Up to now I've been content to publish some of the photos  on my Flickr stream,  on my photoblog, Rhizomes1, and on poodlewalks, my visual diary.  Now I fell the need to begin to select the Victor Harbor photographs into some kind of project.

But what kind? I don't really know. Therein lies a problem, which  I will have to confront sometime in the future. So the book will be designed as a process of puttintg it together. 

I'm going to begin by using the Posterous  micro publishing platform to publish the images and text that would then form the raw material for  the book. I would then have something on the desktop  to work with, as opposed to it just being  an idea in my head. The result would be a first draft, as it were.

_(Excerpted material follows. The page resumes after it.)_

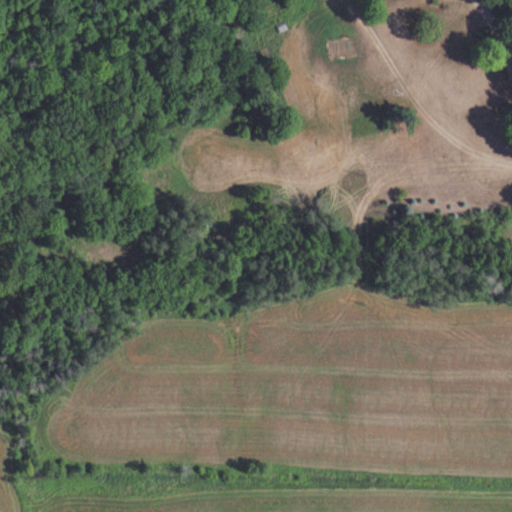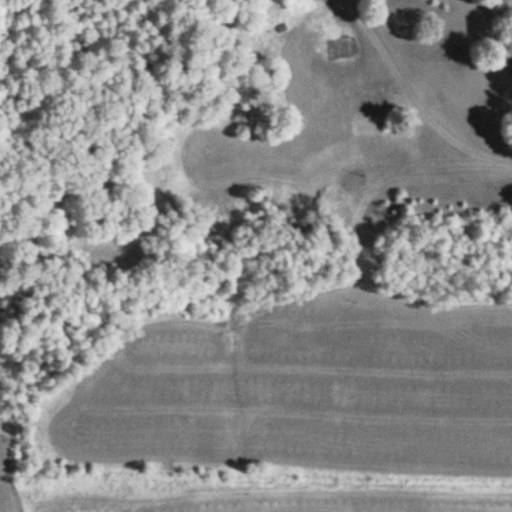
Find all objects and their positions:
road: (418, 97)
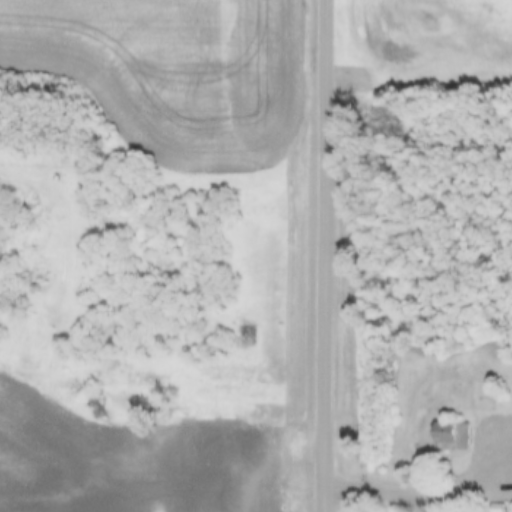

I've been wanting to make the shift to DIY publishing for some time,  but I've never found a way to cull the visual material for the book from what I am taking.  So Posterous is being used to help me address the culling problem.

 I'm not that  interested in making money by selling lots of books. That's a dream. So too is making the photobook as an art object in the Japanese tradition of Kohei Sugiura.  I'm more interested in putting together a well packaged and interesting book, and  acquiring the digital skills and knowledge from dong so.  

I understand that Independent publishing is flourishing thanks to on-demand printing. The trend to make, edit, design and produce your own photobook appears to have become  an underground phenomenon in our digital world.  

One advantage of the DIY book is that it enable the art photographer to sidestep the exhibition space of the art gallery system, which has become increasingly closed as the digital revolution transforms our visual culture. Its a reworking of the old idea of Salon de Refusés.